Should I pay discount points?
Should You Buy Points?
To buy or not to buy, that is the question clouding every homebuyer's mind when it comes to points.
A point is a fee you pay the lender at closing in exchange for a slightly lower interest rate. Each one is equal to 1% of your total loan and reduces your interest rate by precisely 0.125.
For example, in the case we'll examine later, the homebuyer has taken out a $250,000 loan over 30 years with a 6.5% interest rate. Each point is equal to 1/100 the value of the home, or $2,500, and would reduce the interest rate to 6.375%.
Are you confused yet about the value of points on a long-term loan? You're not alone, so perhaps it's easier to look at them as a way of coercing your lender into giving you lower interest rates. Sometimes buying a few is a good idea, but not always. Fortunately, you don't need to be a real estate mogul or a tax relief specialist to figure out if they are worthwhile.
You just need to enlist the help of the above calculator, and about 3 minutes of your time.
What Are Discount Points?
Since the real estate market can be volatile, lenders are open to the idea of receiving a lump sum from you as you move into the house, rather than waiting to collect all their fees month by month. If you have the cash left over after all the closing costs, commissions, inspection fees, taxes and what-not, points are a viable option for you.
Don't confuse points with a loan origination fee. While points are like paying it forward now to reduce your overall payment for years to come, an origination fee is a one-time processing fee for the loan itself, but it doesn't count towards anything and disappears into thin air.

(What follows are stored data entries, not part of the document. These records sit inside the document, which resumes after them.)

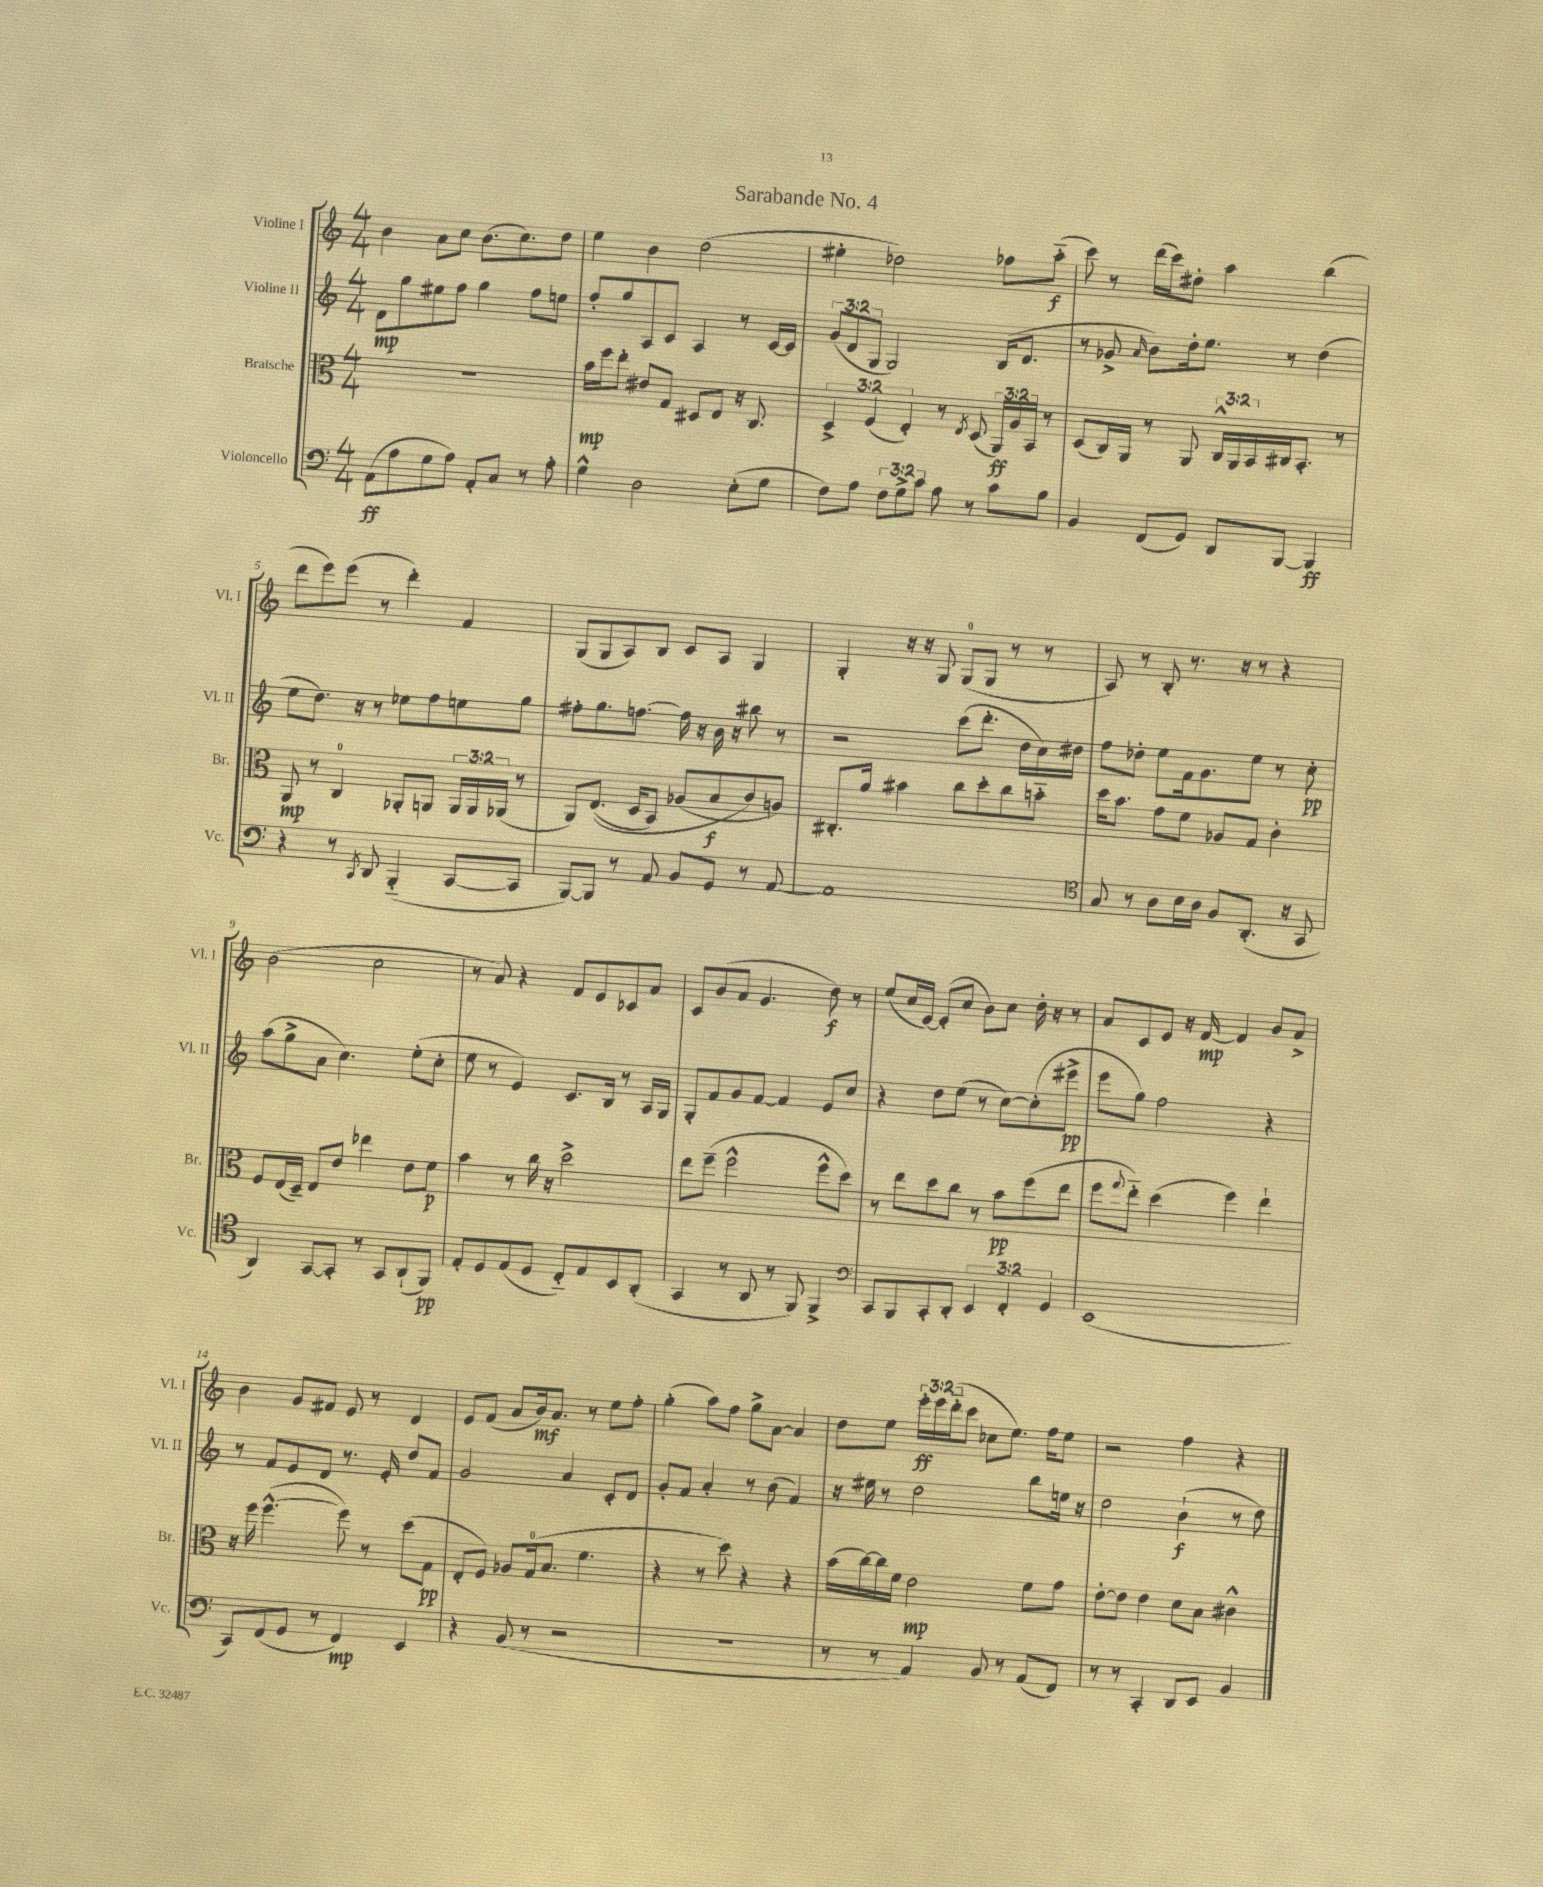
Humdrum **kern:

**kern	**kern	**kern	**kern
*staff4	*staff3	*staff2	*staff1
*clefF4	*clefC3	*clefG2	*clefG2
*k[]	*k[]	*k[]	*k[]
*M4/4	*M4/4	*M4/4	*M4/4
(8AA	1r	8d	4b
8A	.	8gg	.
8G	.	8ee#	8a
8A)	.	8ff	8cc
8AA'	.	4gg	(8.b
8C	.	.	.
.	.	.	8.cc)
8r	.	8ff	.
8A'	.	8ee	8dd
=	=	=	=
4G^^	16b	8ff'	4ee
.	16ff	.	.
.	8ee'	8gg	.
2D	8e#	8A	4b
.	8G	8c	.
.	8D#	4A	(2dd
.	8E	.	.
(8E'	16r	8r	.
.	8.C	.	.
8G	.	[16c	.
.	.	16c]	.
=	=	=	=
8F)	6D^	(12g	4ee#'
.	.	12d	.
8A	.	.	.
.	(6F	12G	.
12F	.	2G)	2dd-)
12G^	6E')	.	.
12c	.	.	.
8A	8r	.	.
.	8qE	.	.
8r	(8D	.	.
8c	24AA)	(16B	8ff-
.	24A	.	.
.	.	8.d	.
.	24BB	.	.
8B	8r	.	(8aa'~
=	=	=	=
4BB	(8D	8r	8ccc)
.	16C)	8g-^	8r
.	16AA	.	.
.	.	16qqa	.
(8FF	8r	8b)	(16ddd
.	.	.	16ccc)
8GG)	8AA	16dd'	8dd#'
.	.	8.ee	.
8DD	24C^^	.	4aa
.	24AA	.	.
.	24BB	.	.
[8BBB	16C#	8r	.
.	8.BB'	.	.
4BBB]	.	(4dd	(4bb
.	8r	.	.
=	=	=	=
4r	8AA	8ee	8ddd
.	8r	8.dd)	8eee)
8r	4C	.	(8eee
.	.	16r	.
8qCC	.	.	.
8DD	.	8r	8r
(4BBB'~	8AA-'	8ee-	4ddd')
.	8AA	8ff	.
[8CC	24AA	8ee	4f
.	24AA	.	.
.	(24AA-	.	.
8CC]	8r	8gg	.
=	=	=	=
[8BBB)	8AA)	8ff#'	(8G
8BBB]	&((8.E	8.gg	8G
8r	.	.	8A)
.	16D	[8.ff	.
8AA	8BB)	.	8B
8BB	(8A-	16ff]	8c
.	.	16r	.
8GG	8B	16b	8A
.	.	16r	.
8r	8c&)	8bb#	4G
[8AA	8A)	8r	.
=	=	=	=
1AA]	8.C#'	2r	4G'
.	16a	.	.
.	4b#	.	16r
.	.	.	16r
.	.	.	8G
.	8cc	(8ccc	(8G
.	8dd'	8.ddd'	8G
.	8cc	.	8r
.	.	16dd	.
.	8b'~	16cc)	8r
.	.	16dd#	.
=	=	=	=
*clefC4	*	*	*
8G	16dd	8ff	8A)
.	8.b	.	.
8r	.	8dd-'	8r
8A	8g	8ee	8B'
16B	8f	16f	8.r
16A	.	8.g	.
8F	8A-	.	.
.	.	.	16r
(8.AA'	8G	8ee	8r
.	4c'	8r	4r
16r	.	.	.
8GG	.	8cc'	.
=	=	=	=
4AA)	8F	(8aa	(2b
.	(16E	8gg^	.
.	16D~)	.	.
[8GG	8E	8a	.
8GG']	8e	4.cc)	.
8r	4ee-	.	2cc
8GG	.	.	.
(8AA`	8e	(8ee'	.
8FF)	8f	8cc'	.
=	=	=	=
8E'	4b	8ee	8r
8D	.	8r	8a)
(8E	8r	4e)	4r
8D	16cc	.	.
.	16r	.	.
8C'~)	2dd^	8.c	8f
8E	.	.	8e
.	.	16B	.
8BB	.	8r	8c-
(8AA'	.	16A	8a
.	.	16G	.
=	=	=	=
4GG	8ee	8G'	8c
.	(8ff~	8f	(8b
8r	2ff^^	8g	8a
8AA	.	[8f	4.g
8r	.	4f]	.
8FF)	.	.	.
4FF^	8ff^^	8e	8dd)
.	8dd)	8cc	8r
=	=	=	=
*clefF4	*	*	*
8CC	8r	4r	(8ee
8BBB	8ee	.	16cc
.	.	.	[16e)
8CC'	8dd	8dd	(8e']
8DD'	8cc	(8ee	8cc
6EE	8r	8r	8b)
.	8b	[8cc)	8cc
6FF'	.	.	.
.	(8ff	(8cc']	16dd'
.	.	.	16r
6GG	.	.	.
.	8ee	8eee#^	8r
=	=	=	=
(1EE	8ff	8eee	8a
.	8qqgg	.	.
.	8ee'~)	8gg)	8c
.	(4dd	2ff	8e
.	.	.	16r
.	.	.	[16f
.	4ff)	.	4f]
.	4ee`	4r	8b
.	.	.	8a^
=	=	=	=
8CC)	16r	8r	4b
.	16ff	.	.
(8FF	([4.ff^^	8f	.
8GG	.	8e	8g
8r	.	8d	8f#
4FF)	8ff])	8.r	8e
.	8r	.	8r
.	.	16e'	.
4EE	(8dd	8dd	4d
.	8G	8f	.
=	=	=	=
4r	8E'	2g	8e
.	8F)	.	(8f
(8BB	8A-	.	8a
8r	(16G	.	16b)
.	8.B	.	8.a
2r	.	4a	.
.	4.f	.	8r
.	.	8c'	8ee
.	.	8d	8ff'
=	=	=	=
1r	4r	8g'	(4gg'
.	.	8f	.
.	8r	4a'	8aa)
.	8dd)	.	8ff
.	4r	8r	8gg^
.	.	(8b	[8a
.	4r	4f)	4a]
=	=	=	=
8r	(16b	16r	8dd
.	[16cc)	16ee#	.
8r	16cc]	8r	8ee
.	16f	.	.
4AA)	2e	2dd	24eee'
.	.	.	24eee
.	.	.	(24ddd'~
.	.	.	8ccc
8BB	.	.	8cc-
8r	.	.	8.ee)
(8AA	8f	8bb	.
.	.	.	16ff
8FF)	8g	16ee	8ee
.	.	16r	.
=	=	=	=
8r	[8e'	2dd	2r
8r	8e]	.	.
4CC'	4e	.	.
8DD	8d	(4b`	4ff
8EE	8B	.	.
4BB	4c#^^	8r	4r
.	.	8dd)	.
==	==	==	==
*-	*-	*-	*-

This origination fee is typically equal to 1% of your loan, just like a discount point, but it's a completely different type of charge.
In case you didn't know, it doesn't hurt to ask the seller to cover a couple of your points for you. Many sellers are willing to work out a deal if it facilitates the sale.
Are They Tax Deductible?
Yes, but only in the first year, and only if the loan is used to build, buy or renovate your main home. They are not deductible on any other homes or rental properties you own.
It's easy enough for the IRS to verify your tax deductions for points. The lender is required to report to the IRS them. The deduction is listed on IRS Form 1098 submitted by the lender, and must match your deduction on Schedule A of your 1040 form.
Another deduction that borrowers can claim is any penalty fees associated with pre-paying extra on your mortgage, or paying off the debt early. These penalty fees are fully deductible.
How Much Do They Cost?
Equal to 1% of the value of your mortgage, each point of a $250,000 note would cost $2,500. Let's enter that data above and see what happens when we buy two:
Each one lowers your interest rate by .125% so two would cost $5,000 and bring 6.5% down to 6.25%.
What that means in real dollars and cents is a saving of $40.88 monthly for the duration of the loan.
We are using the equation "1 mortgage point = 0.125% interest rate reduction" because that's the formula used by most lenders. You may be able to swing a better deal, but 0.125% is what you can expect to find.
The effect points have on your payments are shown above in a split-second, but here's how the calculation is done:
- Determine the amount of your payment at the original interest rate.
- Determine the amount of your payment at the lower rate that points will get you.
- Deduct figure 2 from figure 1 and you have the amount saved each month or $40.88 in the above example.
- Now divide the amount you paid for the points by the monthly savings, and you will see the number of months it will take you to make back the cost; in this case 244 months.
When Do You Break-Even?This is your "break-even point" and it should be the main factor in deciding how many points to invest in, if any. In the example above, it would take the borrower 244 payments before they started to see any benefit.
If your break-even is 244 months down the road, that's definitely something to consider. It means they won't do you any good for the first 20 years of the loan. That's a long time to wait for the pay-off.
Should You Purchase Points?
You should evaluate your personal finances and plans for the future. If you don't plan on staying in your home until at least the break-even date, it's probably not worth all the bother to pay points at closing.
The most important thing to know is that you don't need an expert's opinion or consultation to determine if points are beneficial to your situation; you just need a free calculator — and your thinking cap.